The analysis of the results indicates that implementation of port scan mitigation technique helps in improvising the performance of the UTM device. It is observed that the use of customized port mitigation technique holds promising results and it is able to drop mostly all the TCP based SYN port scan attack packets which occur within 10 milliseconds. Significant level of improvement observed in CPU, Memory and Load Average where in the CPU usage decreased to 82%, the memory usage decreased to 64% and the load average came down to 4.2 after implementing the port scan mitigation technique in the UTM device. The packet loss is also getting decreased and reaches to 18% compared to 31% in the peak load condition after the implementation of port scan mitigation. The same port scan mitigation mechanism is applicable to all the models of the UTM devices.

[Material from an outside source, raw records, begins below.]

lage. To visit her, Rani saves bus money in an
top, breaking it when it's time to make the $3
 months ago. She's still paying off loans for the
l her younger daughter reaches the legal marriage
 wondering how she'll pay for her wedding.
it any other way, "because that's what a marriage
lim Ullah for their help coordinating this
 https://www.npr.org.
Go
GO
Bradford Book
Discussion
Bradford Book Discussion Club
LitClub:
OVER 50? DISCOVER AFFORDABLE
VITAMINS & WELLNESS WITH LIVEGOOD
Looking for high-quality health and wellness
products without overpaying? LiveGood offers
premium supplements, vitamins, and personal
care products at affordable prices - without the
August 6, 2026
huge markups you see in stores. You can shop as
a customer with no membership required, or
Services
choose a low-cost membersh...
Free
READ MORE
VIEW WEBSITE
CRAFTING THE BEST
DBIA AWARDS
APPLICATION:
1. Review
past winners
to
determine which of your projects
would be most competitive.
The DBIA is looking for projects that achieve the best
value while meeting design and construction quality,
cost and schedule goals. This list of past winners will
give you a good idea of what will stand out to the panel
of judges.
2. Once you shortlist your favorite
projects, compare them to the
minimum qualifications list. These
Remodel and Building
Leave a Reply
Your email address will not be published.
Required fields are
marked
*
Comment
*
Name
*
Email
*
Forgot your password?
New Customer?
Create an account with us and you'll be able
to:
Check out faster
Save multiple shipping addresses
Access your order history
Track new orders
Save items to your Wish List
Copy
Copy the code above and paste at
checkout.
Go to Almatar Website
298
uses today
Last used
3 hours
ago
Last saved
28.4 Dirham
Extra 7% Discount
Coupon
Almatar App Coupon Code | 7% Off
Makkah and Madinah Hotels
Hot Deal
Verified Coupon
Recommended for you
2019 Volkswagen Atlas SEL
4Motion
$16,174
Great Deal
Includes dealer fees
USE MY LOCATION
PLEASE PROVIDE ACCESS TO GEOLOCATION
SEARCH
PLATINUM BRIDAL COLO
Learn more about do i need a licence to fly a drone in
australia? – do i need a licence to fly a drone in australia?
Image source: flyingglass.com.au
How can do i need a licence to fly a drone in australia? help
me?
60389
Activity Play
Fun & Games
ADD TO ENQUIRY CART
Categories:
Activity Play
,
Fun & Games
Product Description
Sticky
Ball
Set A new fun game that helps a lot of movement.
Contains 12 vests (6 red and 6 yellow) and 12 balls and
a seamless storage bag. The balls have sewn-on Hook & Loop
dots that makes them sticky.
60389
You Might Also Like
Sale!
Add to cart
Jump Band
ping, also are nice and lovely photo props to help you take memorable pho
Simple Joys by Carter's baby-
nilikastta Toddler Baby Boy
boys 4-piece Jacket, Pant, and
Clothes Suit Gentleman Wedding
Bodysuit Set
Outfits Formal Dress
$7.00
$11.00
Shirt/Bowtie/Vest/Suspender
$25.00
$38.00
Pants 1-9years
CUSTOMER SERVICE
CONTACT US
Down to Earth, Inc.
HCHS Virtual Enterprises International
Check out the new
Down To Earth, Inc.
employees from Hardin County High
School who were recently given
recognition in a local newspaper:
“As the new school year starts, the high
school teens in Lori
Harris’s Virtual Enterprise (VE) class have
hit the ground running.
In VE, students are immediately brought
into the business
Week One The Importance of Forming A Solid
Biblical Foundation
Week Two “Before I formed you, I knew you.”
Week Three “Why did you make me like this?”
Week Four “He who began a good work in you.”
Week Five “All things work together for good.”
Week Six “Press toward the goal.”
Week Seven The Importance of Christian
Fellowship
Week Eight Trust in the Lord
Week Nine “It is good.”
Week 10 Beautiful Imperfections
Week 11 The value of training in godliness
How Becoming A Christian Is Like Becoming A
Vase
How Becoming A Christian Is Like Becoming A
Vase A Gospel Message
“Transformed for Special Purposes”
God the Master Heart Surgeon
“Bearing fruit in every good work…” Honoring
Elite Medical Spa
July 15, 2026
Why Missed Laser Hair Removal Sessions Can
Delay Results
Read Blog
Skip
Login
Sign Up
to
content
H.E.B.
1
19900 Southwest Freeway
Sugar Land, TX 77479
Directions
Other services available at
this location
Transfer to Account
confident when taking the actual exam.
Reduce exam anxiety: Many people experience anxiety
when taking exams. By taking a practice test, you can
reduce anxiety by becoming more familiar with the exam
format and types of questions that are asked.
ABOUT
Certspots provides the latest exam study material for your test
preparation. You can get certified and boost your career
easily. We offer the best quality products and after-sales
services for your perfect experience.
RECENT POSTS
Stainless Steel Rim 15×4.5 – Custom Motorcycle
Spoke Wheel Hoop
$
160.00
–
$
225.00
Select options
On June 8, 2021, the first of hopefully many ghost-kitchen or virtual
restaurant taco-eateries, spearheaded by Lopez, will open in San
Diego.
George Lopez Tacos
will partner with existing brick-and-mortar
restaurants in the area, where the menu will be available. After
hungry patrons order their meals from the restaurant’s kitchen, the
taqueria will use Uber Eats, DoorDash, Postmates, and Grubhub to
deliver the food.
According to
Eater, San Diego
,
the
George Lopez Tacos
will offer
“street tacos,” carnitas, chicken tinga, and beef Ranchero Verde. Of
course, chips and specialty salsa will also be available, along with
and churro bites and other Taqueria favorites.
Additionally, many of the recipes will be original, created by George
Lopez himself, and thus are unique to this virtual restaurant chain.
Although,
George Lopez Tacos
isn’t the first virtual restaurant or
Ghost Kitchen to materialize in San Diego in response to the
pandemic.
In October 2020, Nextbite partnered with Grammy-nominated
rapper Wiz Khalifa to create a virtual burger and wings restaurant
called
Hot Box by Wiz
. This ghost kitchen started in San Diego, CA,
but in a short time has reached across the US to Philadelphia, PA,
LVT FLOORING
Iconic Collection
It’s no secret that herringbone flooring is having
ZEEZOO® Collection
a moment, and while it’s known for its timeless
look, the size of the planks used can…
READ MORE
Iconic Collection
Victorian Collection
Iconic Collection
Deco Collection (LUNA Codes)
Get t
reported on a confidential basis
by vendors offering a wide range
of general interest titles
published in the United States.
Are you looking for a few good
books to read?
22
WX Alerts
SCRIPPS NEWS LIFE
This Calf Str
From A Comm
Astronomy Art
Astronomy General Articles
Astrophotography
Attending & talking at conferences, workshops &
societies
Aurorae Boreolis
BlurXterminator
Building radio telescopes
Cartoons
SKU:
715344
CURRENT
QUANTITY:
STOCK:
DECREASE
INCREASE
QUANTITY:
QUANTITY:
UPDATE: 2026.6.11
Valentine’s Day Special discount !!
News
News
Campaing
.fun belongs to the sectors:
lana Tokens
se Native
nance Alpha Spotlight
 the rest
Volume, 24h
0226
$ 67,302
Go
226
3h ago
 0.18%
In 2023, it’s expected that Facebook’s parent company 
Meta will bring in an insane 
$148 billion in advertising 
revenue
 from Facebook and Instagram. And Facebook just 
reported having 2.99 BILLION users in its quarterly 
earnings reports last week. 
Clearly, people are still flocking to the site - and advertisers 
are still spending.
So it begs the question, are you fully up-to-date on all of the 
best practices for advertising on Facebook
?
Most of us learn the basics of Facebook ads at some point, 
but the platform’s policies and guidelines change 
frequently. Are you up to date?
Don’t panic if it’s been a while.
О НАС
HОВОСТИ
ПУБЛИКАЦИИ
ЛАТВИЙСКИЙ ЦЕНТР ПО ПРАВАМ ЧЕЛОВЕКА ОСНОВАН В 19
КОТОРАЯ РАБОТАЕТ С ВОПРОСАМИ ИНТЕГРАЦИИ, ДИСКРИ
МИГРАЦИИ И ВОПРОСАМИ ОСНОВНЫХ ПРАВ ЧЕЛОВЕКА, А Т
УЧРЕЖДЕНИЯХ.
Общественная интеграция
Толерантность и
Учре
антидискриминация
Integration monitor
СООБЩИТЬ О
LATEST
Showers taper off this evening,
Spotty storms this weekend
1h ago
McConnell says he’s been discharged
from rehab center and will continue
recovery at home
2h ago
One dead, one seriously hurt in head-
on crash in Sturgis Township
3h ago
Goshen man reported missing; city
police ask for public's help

The issue of detecting and mitigating the low rate port scan is still open because most of the current port scan detection methods are able to detect the port scan that occurs within the time of 5 milliseconds.

The limitation of the data sets in this work is that the port scan carried out on the known victim hosts on the test-bed network. It is more likely that in active networks, there could be more port scan activity going on to different systems, hence there is a scope of more research in the area of live/real networking.